* **Requirement**
Your answer is the lines below, exactly, from the one that contains "are Logged. |" through the one that contains "the application. |", both included.

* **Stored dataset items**
════

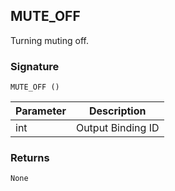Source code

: ## MUTE\_OFF

Turning muting off.


### Signature

`MUTE_OFF ()`


| Parameter | Description |
| --- | --- |
| int | Output Binding ID |


### Returns

`None`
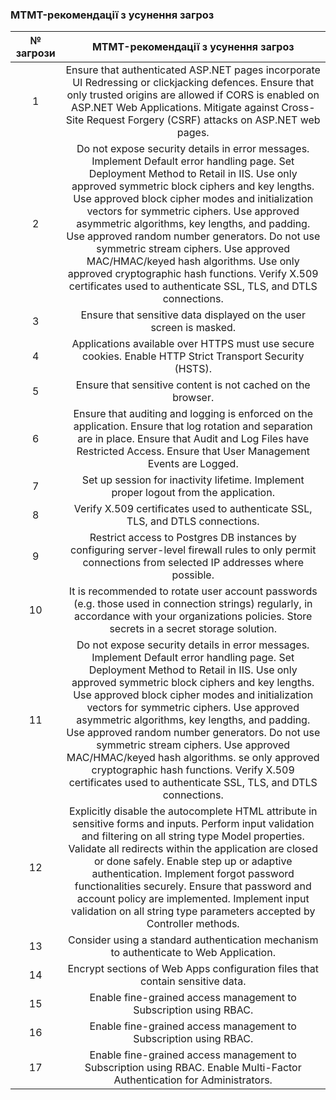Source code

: ### MTMT-рекомендації з усунення загроз
| № загрози | MTMT-рекомендації з усунення загроз |
|:---------:|:-----------------------------------:|
| 1	| Ensure that authenticated ASP.NET pages incorporate UI Redressing or clickjacking defences. Ensure that only trusted origins are allowed if CORS is enabled on ASP.NET Web Applications. Mitigate against Cross-Site Request Forgery (CSRF) attacks on ASP.NET web pages. |
| 2	| Do not expose security details in error messages. Implement Default error handling page. Set Deployment Method to Retail in IIS. Use only approved symmetric block ciphers and key lengths. Use approved block cipher modes and initialization vectors for symmetric ciphers. Use approved asymmetric algorithms, key lengths, and padding. Use approved random number generators. Do not use symmetric stream ciphers. Use approved MAC/HMAC/keyed hash algorithms. Use only approved cryptographic hash functions. Verify X.509 certificates used to authenticate SSL, TLS, and DTLS connections. |
| 3	| Ensure that sensitive data displayed on the user screen is masked. |
| 4	| Applications available over HTTPS must use secure cookies. Enable HTTP Strict Transport Security (HSTS). |
| 5	| Ensure that sensitive content is not cached on the browser. |
| 6	| Ensure that auditing and logging is enforced on the application. Ensure that log rotation and separation are in place. Ensure that Audit and Log Files have Restricted Access. Ensure that User Management Events are Logged. |
| 7	| Set up session for inactivity lifetime. Implement proper logout from the application. |
| 8	| Verify X.509 certificates used to authenticate SSL, TLS, and DTLS connections. |
| 9	|Restrict access to Postgres DB instances by configuring server-level firewall rules to only permit connections from selected IP addresses where possible. |
| 10	| It is recommended to rotate user account passwords (e.g. those used in connection strings) regularly, in accordance with your organizations policies. Store secrets in a secret storage solution. |
| 11	| Do not expose security details in error messages. Implement Default error handling page. Set Deployment Method to Retail in IIS. Use only approved symmetric block ciphers and key lengths. Use approved block cipher modes and initialization vectors for symmetric ciphers. Use approved asymmetric algorithms, key lengths, and padding. Use approved random number generators. Do not use symmetric stream ciphers. Use approved MAC/HMAC/keyed hash algorithms. se only approved cryptographic hash functions. Verify X.509 certificates used to authenticate SSL, TLS, and DTLS connections. |
| 12	| Explicitly disable the autocomplete HTML attribute in sensitive forms and inputs. Perform input validation and filtering on all string type Model properties. Validate all redirects within the application are closed or done safely. Enable step up or adaptive authentication. Implement forgot password functionalities securely. Ensure that password and account policy are implemented. Implement input validation on all string type parameters accepted by Controller methods. |
| 13	| Consider using a standard authentication mechanism to authenticate to Web Application. |
| 14	| Encrypt sections of Web Apps configuration files that contain sensitive data. |
| 15	| Enable fine-grained access management to Subscription using RBAC. |
| 16	| Enable fine-grained access management to Subscription using RBAC. |
| 17	| Enable fine-grained access management to Subscription using RBAC. Enable Multi-Factor Authentication for Administrators. |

════

* **Expected answer**
| 6	| Ensure that auditing and logging is enforced on the application. Ensure that log rotation and separation are in place. Ensure that Audit and Log Files have Restricted Access. Ensure that User Management Events are Logged. |
| 7	| Set up session for inactivity lifetime. Implement proper logout from the application. |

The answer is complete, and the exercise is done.